Maybe it's that nordic execution of design that's so left field but they get under the skin and there's nothing else out there like them. Despite this they do frustrate from lacking basics and I concur on reliability. One of mine gave bother and reports are out there of other elementums doing likewise.

There is a small plastic gear wheel which interacts with the rotating toggle and this was a problem on mine but I replaced the part from a donor. 

Battery swop is a dealer affair to remain in warrenty which is a let down. I got 6 months out of a quality cr2032 but became proficient in changing them. The lead from the pressure sensor is thankfully long enough to allow the case back to sit aside the watch for battery swop. Having repaired a fair few non functioning Suunto Core buttons the layout was familiar. 

For me the big miss with the suunto elementum is the lack of the cores graphic bar chart pressure/altitude display which can be locked to either function if desired. The extent of a weather trends change is easier interpretated in this fashion. I considered the venus for this reason. 

I also refuse to own another core as they are very unreliable imo, having had two fail and had to fix many buttons. Shame as they are lovely to use. 

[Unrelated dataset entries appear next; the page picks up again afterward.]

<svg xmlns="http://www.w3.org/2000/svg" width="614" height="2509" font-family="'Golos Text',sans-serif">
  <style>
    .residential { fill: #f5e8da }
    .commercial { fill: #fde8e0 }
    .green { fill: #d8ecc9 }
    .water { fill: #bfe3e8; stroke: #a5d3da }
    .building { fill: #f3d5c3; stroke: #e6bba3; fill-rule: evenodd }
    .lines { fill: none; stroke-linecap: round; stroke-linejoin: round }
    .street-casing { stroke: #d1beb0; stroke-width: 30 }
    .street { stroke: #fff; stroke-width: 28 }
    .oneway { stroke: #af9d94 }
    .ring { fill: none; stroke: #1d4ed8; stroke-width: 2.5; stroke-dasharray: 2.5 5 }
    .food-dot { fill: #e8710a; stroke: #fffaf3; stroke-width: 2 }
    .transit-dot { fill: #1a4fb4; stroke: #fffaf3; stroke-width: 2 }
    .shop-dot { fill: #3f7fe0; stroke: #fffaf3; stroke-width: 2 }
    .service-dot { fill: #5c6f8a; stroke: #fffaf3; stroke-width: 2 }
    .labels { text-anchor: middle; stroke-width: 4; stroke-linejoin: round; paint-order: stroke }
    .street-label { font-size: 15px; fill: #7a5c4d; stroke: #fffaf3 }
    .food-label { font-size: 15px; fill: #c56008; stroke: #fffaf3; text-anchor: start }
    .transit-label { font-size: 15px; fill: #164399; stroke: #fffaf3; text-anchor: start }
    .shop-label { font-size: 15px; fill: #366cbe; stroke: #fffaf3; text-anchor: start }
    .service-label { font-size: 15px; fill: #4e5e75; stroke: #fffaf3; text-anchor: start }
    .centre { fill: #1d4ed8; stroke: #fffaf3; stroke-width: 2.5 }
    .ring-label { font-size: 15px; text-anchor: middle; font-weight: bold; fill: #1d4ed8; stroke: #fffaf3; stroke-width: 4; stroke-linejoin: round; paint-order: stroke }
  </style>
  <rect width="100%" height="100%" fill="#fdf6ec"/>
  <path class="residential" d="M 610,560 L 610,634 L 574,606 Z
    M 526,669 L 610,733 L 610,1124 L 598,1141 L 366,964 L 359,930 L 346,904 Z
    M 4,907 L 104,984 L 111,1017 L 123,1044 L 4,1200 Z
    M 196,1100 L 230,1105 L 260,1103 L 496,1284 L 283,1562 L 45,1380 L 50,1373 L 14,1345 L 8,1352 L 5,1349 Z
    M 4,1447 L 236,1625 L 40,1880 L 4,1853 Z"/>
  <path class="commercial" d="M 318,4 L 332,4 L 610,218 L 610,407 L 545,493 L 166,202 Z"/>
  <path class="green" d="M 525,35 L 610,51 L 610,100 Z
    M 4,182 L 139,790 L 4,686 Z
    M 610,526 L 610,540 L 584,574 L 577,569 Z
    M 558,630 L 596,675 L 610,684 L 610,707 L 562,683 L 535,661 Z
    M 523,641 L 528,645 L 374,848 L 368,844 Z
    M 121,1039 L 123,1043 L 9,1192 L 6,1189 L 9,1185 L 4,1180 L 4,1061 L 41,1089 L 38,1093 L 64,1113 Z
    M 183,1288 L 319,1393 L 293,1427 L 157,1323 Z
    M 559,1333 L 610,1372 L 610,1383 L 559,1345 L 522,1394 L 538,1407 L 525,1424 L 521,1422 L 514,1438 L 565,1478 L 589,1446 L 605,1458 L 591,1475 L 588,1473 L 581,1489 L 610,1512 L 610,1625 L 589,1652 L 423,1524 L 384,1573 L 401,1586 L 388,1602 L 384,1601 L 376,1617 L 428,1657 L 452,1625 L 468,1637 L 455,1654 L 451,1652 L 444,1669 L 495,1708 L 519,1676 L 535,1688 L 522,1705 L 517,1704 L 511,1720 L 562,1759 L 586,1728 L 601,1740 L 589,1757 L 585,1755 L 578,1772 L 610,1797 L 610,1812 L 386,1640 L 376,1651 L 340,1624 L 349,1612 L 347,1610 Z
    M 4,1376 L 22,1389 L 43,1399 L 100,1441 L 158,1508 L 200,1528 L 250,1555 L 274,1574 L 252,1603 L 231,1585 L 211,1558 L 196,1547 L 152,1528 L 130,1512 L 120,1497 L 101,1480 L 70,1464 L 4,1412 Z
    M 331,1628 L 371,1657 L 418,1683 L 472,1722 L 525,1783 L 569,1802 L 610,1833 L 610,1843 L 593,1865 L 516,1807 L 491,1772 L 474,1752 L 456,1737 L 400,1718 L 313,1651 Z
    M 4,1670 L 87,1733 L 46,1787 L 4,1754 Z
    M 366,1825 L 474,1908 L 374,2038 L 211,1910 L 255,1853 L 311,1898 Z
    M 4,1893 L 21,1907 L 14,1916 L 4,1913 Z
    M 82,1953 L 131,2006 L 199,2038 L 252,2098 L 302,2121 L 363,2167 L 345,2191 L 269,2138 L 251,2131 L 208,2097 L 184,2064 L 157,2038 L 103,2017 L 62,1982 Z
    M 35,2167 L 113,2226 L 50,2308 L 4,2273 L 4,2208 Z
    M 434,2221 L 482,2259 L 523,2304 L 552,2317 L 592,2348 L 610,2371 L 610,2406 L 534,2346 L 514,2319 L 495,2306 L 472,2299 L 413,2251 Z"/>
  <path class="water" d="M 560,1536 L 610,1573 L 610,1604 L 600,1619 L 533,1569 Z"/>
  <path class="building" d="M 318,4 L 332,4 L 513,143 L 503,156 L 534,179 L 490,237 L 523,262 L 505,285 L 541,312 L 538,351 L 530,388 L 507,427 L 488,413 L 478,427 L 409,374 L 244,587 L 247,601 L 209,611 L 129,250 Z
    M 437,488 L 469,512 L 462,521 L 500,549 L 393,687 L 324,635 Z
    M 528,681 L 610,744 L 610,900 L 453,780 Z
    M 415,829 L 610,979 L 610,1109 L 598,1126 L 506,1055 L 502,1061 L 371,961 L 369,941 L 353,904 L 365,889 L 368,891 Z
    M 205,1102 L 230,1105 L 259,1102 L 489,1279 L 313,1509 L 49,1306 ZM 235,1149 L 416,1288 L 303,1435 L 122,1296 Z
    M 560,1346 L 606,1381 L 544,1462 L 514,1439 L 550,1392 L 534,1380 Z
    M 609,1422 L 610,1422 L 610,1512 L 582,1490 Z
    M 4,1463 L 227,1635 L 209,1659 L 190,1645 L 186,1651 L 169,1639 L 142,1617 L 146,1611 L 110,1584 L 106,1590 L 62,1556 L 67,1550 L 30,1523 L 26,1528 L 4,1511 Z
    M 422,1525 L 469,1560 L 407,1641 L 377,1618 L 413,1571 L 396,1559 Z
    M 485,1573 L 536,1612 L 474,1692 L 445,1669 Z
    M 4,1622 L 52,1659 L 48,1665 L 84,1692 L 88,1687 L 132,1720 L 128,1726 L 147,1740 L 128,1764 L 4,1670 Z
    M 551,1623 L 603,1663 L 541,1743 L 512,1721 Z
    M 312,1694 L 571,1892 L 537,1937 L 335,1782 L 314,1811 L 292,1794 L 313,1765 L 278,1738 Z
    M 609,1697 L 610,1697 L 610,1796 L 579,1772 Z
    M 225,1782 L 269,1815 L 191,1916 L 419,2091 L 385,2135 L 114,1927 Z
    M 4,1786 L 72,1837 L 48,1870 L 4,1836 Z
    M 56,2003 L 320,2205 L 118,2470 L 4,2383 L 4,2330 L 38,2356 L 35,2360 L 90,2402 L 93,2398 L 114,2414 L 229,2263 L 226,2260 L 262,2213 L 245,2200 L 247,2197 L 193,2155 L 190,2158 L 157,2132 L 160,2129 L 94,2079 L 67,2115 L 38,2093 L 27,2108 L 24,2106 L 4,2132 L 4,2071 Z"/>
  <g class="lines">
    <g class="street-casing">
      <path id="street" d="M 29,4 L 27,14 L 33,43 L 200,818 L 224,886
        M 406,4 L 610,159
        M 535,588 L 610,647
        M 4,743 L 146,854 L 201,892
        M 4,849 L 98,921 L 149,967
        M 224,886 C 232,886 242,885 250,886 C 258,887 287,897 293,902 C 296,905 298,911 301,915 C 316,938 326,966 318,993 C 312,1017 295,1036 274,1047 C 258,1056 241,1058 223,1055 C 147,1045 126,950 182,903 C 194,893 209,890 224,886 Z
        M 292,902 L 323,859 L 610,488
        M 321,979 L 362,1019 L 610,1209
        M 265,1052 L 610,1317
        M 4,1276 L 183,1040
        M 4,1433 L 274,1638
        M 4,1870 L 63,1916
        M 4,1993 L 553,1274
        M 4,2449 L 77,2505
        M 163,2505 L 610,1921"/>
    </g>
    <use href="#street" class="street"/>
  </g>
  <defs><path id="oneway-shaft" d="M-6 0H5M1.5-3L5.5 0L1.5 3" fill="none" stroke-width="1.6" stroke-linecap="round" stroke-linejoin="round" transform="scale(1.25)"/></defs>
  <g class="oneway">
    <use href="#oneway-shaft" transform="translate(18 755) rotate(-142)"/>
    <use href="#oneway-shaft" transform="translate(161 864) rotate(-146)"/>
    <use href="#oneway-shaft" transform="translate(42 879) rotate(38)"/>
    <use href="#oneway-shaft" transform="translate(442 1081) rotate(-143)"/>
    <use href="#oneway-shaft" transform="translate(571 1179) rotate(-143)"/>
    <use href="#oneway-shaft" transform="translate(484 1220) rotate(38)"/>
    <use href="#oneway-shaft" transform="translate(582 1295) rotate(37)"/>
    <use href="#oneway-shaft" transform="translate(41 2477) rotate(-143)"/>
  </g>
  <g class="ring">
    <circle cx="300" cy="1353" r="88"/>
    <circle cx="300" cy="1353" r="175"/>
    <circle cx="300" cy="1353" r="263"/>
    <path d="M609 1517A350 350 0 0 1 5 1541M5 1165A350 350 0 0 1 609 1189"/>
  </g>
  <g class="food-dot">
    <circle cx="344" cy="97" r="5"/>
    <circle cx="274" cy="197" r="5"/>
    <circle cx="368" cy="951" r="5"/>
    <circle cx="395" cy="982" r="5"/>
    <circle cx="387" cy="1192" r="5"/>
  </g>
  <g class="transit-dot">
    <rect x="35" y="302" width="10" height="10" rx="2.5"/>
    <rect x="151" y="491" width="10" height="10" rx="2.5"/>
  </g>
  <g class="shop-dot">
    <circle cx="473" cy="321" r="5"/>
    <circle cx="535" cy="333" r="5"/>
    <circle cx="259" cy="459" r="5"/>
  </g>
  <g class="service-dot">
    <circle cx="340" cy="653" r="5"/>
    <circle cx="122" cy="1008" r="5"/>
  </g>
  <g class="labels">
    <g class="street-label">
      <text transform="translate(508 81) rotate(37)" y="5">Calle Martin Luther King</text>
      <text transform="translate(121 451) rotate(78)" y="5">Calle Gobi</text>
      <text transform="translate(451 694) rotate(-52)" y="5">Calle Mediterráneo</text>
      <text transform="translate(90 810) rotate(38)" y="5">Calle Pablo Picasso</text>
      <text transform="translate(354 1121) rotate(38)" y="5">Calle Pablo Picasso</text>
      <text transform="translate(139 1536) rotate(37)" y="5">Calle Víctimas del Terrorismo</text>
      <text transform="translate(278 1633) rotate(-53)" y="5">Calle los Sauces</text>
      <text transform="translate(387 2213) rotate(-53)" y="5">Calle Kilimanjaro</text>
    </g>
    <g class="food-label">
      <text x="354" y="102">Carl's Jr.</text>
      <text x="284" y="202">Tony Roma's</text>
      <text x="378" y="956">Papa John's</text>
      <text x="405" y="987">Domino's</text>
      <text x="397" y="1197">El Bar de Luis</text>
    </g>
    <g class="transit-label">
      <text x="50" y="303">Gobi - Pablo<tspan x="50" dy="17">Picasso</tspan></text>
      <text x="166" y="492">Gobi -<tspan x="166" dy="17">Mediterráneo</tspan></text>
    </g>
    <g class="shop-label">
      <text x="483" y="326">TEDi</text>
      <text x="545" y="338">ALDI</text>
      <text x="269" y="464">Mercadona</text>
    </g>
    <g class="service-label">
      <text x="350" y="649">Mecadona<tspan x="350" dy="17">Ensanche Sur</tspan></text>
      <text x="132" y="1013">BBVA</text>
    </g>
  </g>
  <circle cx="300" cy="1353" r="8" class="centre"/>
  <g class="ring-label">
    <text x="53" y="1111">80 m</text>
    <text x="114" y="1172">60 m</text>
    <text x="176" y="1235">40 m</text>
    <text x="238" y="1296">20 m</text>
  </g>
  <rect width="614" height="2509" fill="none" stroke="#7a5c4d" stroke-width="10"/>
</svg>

I have some early examples of Suunto compasses and they are still working perfectly. My suunto observer was a very nice watch but again a flawed interface that was not intuitive and I will not own a watch which must take a company strap.

I have an affinity for the company as I enjoy the fresh design and execution and still watch for elementum terra beaters on ebay. If I can pick one up sub 100 I will throw it on a grey nato and wear it out. 

Thanks for the review, a great read.